Give only the number of lines in the listing below where the string "plus" occurs.
Exercise materials: Begin
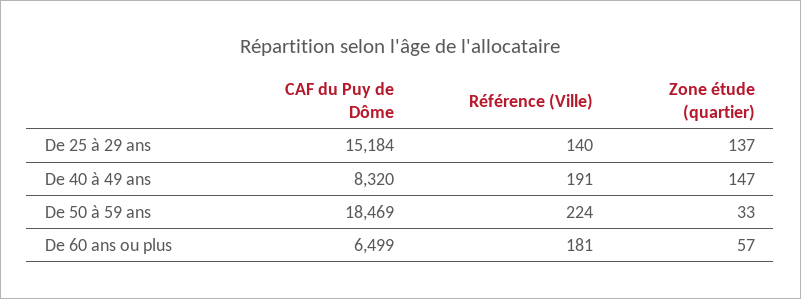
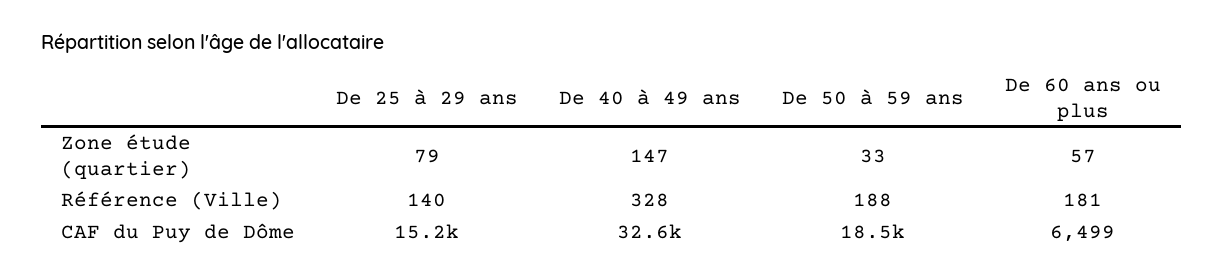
  {
    "CAF du Puy de Dôme": {
      "De 25 à 29 ans": 15184,
-     "De 40 à 49 ans": 8320,
+     "De 40 à 49 ans": 32600,
      "De 50 à 59 ans": 18469,
      "De 60 ans ou plus": 6499
    },
    "Référence (Ville)": {
      "De 25 à 29 ans": 140,
-     "De 40 à 49 ans": 191,
+     "De 40 à 49 ans": 328,
-     "De 50 à 59 ans": 224,
+     "De 50 à 59 ans": 188,
      "De 60 ans ou plus": 181
    },
    "Zone étude (quartier)": {
-     "De 25 à 29 ans": 137,
+     "De 25 à 29 ans": 79,
      "De 40 à 49 ans": 147,
      "De 50 à 59 ans": 33,
      "De 60 ans ou plus": 57
    }
  }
Exercise materials: End
Written reply ▸
3